Cole is about as normal as she can possibly be under the circumstances of her family moving to a different base every two years. Still, she excels at field hockey, works hard to keep up with her eight classes, plays guitar, writes songs, has a steady boyfriend named Jeremy—and of course attends church regularly. Recently her father decreed that Cole’s best friend Kelly should no longer be allowed to stay for sleepovers. The savvy LBGT reader suspects that the parents are worried about Cole and Kelly becoming too close, but Cole is clueless about the reason. In fact, she’s perfectly happy that she is able to negotiate regular dates with Jeremy by agreeing to study vocabulary with Meghan, an 18-year-old cadet sponsored by Cole’s family. Meghan is enrolled in U.S. Military Preparatory School so she can quality for West Point in the fall.
The reader gets to study vocabulary with Cole and Meghan because Malone uses a different word—defined by Cole, used in a sentence, editorialized, and often tied in to the following scene—at the start of each new section. It’s an effective technique for setting the tone from Cole’s point of view, and Malone beautifully expresses the voice of this active, curious, and talented teenager.

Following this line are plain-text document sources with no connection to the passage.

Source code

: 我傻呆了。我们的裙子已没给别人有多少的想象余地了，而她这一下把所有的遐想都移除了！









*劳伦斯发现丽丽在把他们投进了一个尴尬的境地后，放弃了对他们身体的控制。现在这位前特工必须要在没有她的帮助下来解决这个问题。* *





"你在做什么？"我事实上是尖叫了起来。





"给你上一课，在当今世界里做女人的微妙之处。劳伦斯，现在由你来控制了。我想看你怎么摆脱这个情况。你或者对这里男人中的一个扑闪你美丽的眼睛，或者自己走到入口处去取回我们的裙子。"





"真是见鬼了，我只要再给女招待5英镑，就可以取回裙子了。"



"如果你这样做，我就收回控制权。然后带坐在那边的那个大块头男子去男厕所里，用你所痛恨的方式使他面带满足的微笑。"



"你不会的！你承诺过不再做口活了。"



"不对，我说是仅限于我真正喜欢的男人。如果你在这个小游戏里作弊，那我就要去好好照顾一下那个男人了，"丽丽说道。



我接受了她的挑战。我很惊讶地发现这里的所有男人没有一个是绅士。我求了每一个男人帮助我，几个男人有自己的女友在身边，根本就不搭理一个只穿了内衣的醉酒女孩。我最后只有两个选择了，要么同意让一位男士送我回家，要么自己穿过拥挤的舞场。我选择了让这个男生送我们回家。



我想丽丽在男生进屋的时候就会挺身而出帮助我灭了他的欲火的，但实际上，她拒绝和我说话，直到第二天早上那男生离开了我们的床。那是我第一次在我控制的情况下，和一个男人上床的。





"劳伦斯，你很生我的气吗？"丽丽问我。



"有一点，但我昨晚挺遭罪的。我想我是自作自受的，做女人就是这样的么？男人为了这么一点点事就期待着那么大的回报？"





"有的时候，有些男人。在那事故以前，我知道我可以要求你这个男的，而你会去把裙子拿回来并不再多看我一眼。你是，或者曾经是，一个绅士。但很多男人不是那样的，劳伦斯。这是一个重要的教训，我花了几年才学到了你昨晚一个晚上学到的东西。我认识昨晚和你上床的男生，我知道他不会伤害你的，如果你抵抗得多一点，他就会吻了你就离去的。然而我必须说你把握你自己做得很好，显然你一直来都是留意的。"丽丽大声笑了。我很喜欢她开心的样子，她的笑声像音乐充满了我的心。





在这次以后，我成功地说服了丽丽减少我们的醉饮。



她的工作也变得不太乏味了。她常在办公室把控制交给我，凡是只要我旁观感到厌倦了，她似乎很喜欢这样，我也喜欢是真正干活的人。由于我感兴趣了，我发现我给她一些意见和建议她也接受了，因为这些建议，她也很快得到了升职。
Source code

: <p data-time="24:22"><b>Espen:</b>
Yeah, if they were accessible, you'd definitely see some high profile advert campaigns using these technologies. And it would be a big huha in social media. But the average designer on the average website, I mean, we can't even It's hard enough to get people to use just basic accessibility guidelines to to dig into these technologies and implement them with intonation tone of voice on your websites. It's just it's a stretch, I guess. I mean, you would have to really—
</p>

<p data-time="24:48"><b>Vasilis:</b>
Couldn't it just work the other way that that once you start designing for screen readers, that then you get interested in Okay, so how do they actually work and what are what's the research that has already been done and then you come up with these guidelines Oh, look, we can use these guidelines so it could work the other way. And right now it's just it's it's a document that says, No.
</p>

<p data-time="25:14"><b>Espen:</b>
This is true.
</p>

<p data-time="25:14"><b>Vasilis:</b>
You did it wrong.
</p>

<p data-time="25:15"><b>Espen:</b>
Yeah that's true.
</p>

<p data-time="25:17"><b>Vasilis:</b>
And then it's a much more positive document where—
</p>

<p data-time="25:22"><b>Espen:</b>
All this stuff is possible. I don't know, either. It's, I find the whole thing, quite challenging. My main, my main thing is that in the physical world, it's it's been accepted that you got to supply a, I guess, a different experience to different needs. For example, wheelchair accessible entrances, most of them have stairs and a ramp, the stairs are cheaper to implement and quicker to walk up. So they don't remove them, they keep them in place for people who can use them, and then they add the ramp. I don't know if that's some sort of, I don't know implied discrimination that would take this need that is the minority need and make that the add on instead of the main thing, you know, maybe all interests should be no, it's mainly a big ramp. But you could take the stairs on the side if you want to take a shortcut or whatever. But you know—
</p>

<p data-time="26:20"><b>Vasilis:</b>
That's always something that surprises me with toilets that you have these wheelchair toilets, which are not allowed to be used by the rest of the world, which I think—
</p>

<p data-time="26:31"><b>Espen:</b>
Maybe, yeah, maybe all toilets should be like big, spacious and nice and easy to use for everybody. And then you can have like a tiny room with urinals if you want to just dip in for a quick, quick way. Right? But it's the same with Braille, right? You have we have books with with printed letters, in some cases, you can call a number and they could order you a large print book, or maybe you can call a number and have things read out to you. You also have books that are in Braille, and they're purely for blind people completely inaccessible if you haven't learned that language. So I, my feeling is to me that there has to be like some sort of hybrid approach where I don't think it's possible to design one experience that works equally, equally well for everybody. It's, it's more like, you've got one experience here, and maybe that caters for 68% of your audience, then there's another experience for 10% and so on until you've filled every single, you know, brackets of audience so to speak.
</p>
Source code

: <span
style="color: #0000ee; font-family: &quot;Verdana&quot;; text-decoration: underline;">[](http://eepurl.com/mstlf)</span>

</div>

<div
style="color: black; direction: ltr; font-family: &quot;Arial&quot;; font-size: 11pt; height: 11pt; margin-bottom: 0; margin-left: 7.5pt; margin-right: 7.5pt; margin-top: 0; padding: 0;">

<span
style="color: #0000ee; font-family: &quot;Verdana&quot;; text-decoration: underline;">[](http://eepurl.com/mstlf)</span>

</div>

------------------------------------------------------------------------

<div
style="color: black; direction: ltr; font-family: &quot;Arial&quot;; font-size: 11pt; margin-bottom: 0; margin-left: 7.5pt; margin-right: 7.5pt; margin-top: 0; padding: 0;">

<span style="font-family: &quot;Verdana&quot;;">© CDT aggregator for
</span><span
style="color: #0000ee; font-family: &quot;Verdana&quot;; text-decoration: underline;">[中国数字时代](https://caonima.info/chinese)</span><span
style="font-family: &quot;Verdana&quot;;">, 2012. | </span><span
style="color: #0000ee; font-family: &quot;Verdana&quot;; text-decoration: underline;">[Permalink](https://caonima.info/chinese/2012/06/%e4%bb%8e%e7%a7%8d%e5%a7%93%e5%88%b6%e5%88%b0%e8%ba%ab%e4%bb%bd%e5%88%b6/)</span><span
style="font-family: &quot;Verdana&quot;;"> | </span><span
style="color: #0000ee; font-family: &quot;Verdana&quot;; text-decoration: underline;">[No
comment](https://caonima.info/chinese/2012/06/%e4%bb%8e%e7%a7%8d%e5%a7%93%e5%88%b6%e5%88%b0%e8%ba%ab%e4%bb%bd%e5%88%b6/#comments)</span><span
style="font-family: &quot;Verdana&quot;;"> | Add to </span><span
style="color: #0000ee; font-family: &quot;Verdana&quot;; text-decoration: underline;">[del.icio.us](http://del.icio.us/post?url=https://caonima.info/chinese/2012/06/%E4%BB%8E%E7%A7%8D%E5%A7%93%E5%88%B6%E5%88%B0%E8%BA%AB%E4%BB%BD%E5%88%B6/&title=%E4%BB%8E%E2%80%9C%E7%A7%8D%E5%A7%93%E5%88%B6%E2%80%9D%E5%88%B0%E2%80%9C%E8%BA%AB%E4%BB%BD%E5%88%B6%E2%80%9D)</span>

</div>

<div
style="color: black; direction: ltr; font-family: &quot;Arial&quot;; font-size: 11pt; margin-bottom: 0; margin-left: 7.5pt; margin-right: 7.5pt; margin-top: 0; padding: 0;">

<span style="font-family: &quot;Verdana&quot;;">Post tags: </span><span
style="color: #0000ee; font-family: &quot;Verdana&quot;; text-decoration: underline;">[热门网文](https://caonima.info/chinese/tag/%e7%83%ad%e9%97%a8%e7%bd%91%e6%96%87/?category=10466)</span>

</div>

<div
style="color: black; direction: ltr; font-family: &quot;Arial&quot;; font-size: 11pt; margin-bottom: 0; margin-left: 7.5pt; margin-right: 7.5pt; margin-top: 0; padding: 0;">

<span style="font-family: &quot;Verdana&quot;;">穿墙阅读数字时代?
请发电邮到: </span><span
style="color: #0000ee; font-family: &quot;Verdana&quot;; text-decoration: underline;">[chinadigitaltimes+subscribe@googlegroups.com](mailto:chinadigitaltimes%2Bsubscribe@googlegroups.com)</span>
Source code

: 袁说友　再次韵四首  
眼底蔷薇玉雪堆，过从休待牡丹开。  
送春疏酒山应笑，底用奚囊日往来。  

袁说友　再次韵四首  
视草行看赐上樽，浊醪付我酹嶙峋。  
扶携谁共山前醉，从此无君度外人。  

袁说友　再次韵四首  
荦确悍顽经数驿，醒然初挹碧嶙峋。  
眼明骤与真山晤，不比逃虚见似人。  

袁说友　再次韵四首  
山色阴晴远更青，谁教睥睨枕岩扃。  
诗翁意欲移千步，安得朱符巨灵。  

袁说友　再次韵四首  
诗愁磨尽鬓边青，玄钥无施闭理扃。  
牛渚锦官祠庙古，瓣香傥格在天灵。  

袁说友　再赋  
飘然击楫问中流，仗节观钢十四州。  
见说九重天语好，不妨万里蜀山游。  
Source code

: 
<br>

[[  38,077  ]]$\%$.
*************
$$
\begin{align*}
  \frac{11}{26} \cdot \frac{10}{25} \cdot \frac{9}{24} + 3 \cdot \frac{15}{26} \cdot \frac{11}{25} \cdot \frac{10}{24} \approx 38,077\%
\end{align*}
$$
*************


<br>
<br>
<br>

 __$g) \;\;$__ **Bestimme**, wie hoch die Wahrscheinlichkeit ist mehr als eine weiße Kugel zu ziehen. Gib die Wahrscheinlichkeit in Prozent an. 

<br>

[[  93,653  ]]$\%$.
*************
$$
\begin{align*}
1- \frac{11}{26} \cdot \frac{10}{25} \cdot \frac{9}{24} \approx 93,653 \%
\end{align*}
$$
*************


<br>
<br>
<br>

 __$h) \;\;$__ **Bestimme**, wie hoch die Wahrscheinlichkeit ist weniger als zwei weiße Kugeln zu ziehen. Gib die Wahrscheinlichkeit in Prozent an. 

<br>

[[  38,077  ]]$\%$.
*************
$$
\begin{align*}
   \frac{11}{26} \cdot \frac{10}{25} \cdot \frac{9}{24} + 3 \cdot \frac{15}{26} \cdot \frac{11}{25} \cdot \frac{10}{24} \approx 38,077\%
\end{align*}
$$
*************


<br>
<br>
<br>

I found out about Jill Malone's Giraffe People from Gay City Health in Seattle, which has a Meet the Author series. Malone lives in Spokane and drove out to the city to regale an intimate audience with stories of her youth and her family's sometime plight as relations of an Army chaplain.
In Cole Peters, Malone's protagonist, we find a piece of ourselves or our former selves: confused, searching, clutching to the familiar, losing ourselves to music and fleeting romances. Cole is a high school jock torn between the right choices and the fun choices. There are no bad choices in her religious family: badness isn't an option. Often Cole chooses nothing, just coasts. But that in itself is a choice. She plays guitar and sings lead for Doggie Life; she dutifully attends church with her family; she blocks out the real world by holing up with vocabulary lists that the cool and trustworthy Meghan constructs. In defining these words, Cole owns them and defines, too, some small portion of her at times meaningless existence. But the family around her also gives her existence meaning, if Cole will simply let them.
Giraffe People is an entertaining foray into the teenage mind and heart. And, really, they aren't so terribly scary, as places go...
15 year-old Cole is the daughter of an army chaplain coming of age during the first gulf war. She is an athlete, a musician, and a young woman exploring what life has to offer. The book is organized around the vocabulary words Cole's tutor has given her, and the device works beautifully. Malone never attempts to define Cole's sexuality or simplify her journey, and that is what makes this book so powerful. This book is about that, but also about so much more, just as human beings are sexual beings but also much more. This book was not marketed as a YA book, but I think it would stand out for teen readers and adults alike.
Go Jill Malone. Why did I wait so long to read her third, and possibly, best novel. Maybe I was frightened to be plunged back into the high school world. But Malone's great language and heart take the reader and the characters into the scary world of adolescence then lift us up.
Jill Malone has done it again!! Written a wonderful novel that makes you think and feel, and though it's about a teenage girl, it still feels very real to me, who's got teenage years far, far behind me. Waiting for the next one!!!
Sixteen year old Cole is an army brat traveling every few years and finds love of self in Jersey. Didn't enjoy narrative. Thought characters were not developed enough.